▶ **Stored items**
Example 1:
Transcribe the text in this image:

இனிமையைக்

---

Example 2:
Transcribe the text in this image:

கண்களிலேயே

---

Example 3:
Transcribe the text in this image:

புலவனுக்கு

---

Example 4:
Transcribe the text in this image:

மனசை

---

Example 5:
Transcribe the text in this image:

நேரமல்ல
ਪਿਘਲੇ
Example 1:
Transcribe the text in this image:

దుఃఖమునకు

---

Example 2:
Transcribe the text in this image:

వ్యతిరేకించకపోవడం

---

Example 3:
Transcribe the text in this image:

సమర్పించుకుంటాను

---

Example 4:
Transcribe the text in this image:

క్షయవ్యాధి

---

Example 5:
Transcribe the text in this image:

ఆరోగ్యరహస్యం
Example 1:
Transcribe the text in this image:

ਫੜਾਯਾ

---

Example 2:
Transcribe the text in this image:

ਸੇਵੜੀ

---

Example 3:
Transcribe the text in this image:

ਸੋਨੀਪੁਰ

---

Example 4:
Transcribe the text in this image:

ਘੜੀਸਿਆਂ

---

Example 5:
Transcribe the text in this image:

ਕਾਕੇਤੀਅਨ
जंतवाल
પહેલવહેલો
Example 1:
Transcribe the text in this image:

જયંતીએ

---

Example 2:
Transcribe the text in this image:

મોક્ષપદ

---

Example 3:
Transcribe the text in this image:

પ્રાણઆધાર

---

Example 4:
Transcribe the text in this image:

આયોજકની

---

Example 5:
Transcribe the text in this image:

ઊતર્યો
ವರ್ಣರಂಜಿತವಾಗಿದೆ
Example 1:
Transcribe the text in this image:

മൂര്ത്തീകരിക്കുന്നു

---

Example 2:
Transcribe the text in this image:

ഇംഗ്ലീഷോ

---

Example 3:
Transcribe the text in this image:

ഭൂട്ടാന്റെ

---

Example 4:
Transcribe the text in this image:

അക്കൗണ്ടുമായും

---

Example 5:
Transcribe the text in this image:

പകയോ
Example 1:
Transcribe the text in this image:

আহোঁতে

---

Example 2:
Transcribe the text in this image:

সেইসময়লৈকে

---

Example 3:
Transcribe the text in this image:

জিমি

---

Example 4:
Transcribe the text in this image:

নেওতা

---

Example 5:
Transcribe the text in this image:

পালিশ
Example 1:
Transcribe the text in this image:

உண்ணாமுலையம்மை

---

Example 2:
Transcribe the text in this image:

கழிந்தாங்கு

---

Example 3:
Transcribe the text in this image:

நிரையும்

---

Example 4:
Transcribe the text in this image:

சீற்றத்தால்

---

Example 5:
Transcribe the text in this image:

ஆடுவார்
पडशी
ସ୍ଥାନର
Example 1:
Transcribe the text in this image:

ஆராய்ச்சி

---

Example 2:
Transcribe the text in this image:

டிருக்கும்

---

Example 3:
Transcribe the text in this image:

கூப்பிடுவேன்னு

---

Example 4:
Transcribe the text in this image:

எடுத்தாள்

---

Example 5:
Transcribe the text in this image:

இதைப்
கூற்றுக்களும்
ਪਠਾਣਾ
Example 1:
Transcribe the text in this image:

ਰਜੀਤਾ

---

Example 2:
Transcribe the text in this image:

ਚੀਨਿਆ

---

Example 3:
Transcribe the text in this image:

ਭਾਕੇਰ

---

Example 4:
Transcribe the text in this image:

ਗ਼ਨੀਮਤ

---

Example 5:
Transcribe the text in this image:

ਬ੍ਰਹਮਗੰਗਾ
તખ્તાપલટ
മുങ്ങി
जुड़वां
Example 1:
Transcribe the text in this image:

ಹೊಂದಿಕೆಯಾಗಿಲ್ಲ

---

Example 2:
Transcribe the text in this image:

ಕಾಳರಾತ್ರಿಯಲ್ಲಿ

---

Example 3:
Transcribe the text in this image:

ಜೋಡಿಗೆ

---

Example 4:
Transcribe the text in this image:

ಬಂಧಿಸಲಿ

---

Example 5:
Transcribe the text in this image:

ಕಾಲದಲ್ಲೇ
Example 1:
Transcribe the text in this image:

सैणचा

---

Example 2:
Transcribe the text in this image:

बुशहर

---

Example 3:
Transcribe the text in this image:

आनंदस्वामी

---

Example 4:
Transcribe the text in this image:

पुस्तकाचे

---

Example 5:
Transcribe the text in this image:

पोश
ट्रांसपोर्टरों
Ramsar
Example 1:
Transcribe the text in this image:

▶ **Your task**
Every line above should be retyped exactly as given.

▶ **Answer to this problem**
Example 1:
Transcribe the text in this image:

இனிமையைக்

---

Example 2:
Transcribe the text in this image:

கண்களிலேயே

---

Example 3:
Transcribe the text in this image:

புலவனுக்கு

---

Example 4:
Transcribe the text in this image:

மனசை

---

Example 5:
Transcribe the text in this image:

நேரமல்ல
ਪਿਘਲੇ
Example 1:
Transcribe the text in this image:

దుఃఖమునకు

---

Example 2:
Transcribe the text in this image:

వ్యతిరేకించకపోవడం

---

Example 3:
Transcribe the text in this image:

సమర్పించుకుంటాను

---

Example 4:
Transcribe the text in this image:

క్షయవ్యాధి

---

Example 5:
Transcribe the text in this image:

ఆరోగ్యరహస్యం
Example 1:
Transcribe the text in this image:

ਫੜਾਯਾ

---

Example 2:
Transcribe the text in this image:

ਸੇਵੜੀ

---

Example 3:
Transcribe the text in this image:

ਸੋਨੀਪੁਰ

---

Example 4:
Transcribe the text in this image:

ਘੜੀਸਿਆਂ

---

Example 5:
Transcribe the text in this image:

ਕਾਕੇਤੀਅਨ
जंतवाल
પહેલવહેલો
Example 1:
Transcribe the text in this image:

જયંતીએ

---

Example 2:
Transcribe the text in this image:

મોક્ષપદ

---

Example 3:
Transcribe the text in this image:

પ્રાણઆધાર

---

Example 4:
Transcribe the text in this image:

આયોજકની

---

Example 5:
Transcribe the text in this image:

ઊતર્યો
ವರ್ಣರಂಜಿತವಾಗಿದೆ
Example 1:
Transcribe the text in this image:

മൂര്ത്തീകരിക്കുന്നു

---

Example 2:
Transcribe the text in this image:

ഇംഗ്ലീഷോ

---

Example 3:
Transcribe the text in this image:

ഭൂട്ടാന്റെ

---

Example 4:
Transcribe the text in this image:

അക്കൗണ്ടുമായും

---

Example 5:
Transcribe the text in this image:

പകയോ
Example 1:
Transcribe the text in this image:

আহোঁতে

---

Example 2:
Transcribe the text in this image:

সেইসময়লৈকে

---

Example 3:
Transcribe the text in this image:

জিমি

---

Example 4:
Transcribe the text in this image:

নেওতা

---

Example 5:
Transcribe the text in this image:

পালিশ
Example 1:
Transcribe the text in this image:

உண்ணாமுலையம்மை

---

Example 2:
Transcribe the text in this image:

கழிந்தாங்கு

---

Example 3:
Transcribe the text in this image:

நிரையும்

---

Example 4:
Transcribe the text in this image:

சீற்றத்தால்

---

Example 5:
Transcribe the text in this image:

ஆடுவார்
पडशी
ସ୍ଥାନର
Example 1:
Transcribe the text in this image:

ஆராய்ச்சி

---

Example 2:
Transcribe the text in this image:

டிருக்கும்

---

Example 3:
Transcribe the text in this image:

கூப்பிடுவேன்னு

---

Example 4:
Transcribe the text in this image:

எடுத்தாள்

---

Example 5:
Transcribe the text in this image:

இதைப்
கூற்றுக்களும்
ਪਠਾਣਾ
Example 1:
Transcribe the text in this image:

ਰਜੀਤਾ

---

Example 2:
Transcribe the text in this image:

ਚੀਨਿਆ

---

Example 3:
Transcribe the text in this image:

ਭਾਕੇਰ

---

Example 4:
Transcribe the text in this image:

ਗ਼ਨੀਮਤ

---

Example 5:
Transcribe the text in this image:

ਬ੍ਰਹਮਗੰਗਾ
તખ્તાપલટ
മുങ്ങി
जुड़वां
Example 1:
Transcribe the text in this image:

ಹೊಂದಿಕೆಯಾಗಿಲ್ಲ

---

Example 2:
Transcribe the text in this image:

ಕಾಳರಾತ್ರಿಯಲ್ಲಿ

---

Example 3:
Transcribe the text in this image:

ಜೋಡಿಗೆ

---

Example 4:
Transcribe the text in this image:

ಬಂಧಿಸಲಿ

---

Example 5:
Transcribe the text in this image:

ಕಾಲದಲ್ಲೇ
Example 1:
Transcribe the text in this image:

सैणचा

---

Example 2:
Transcribe the text in this image:

बुशहर

---

Example 3:
Transcribe the text in this image:

आनंदस्वामी

---

Example 4:
Transcribe the text in this image:

पुस्तकाचे

---

Example 5:
Transcribe the text in this image:

पोश
ट्रांसपोर्टरों
Ramsar
Example 1:
Transcribe the text in this image:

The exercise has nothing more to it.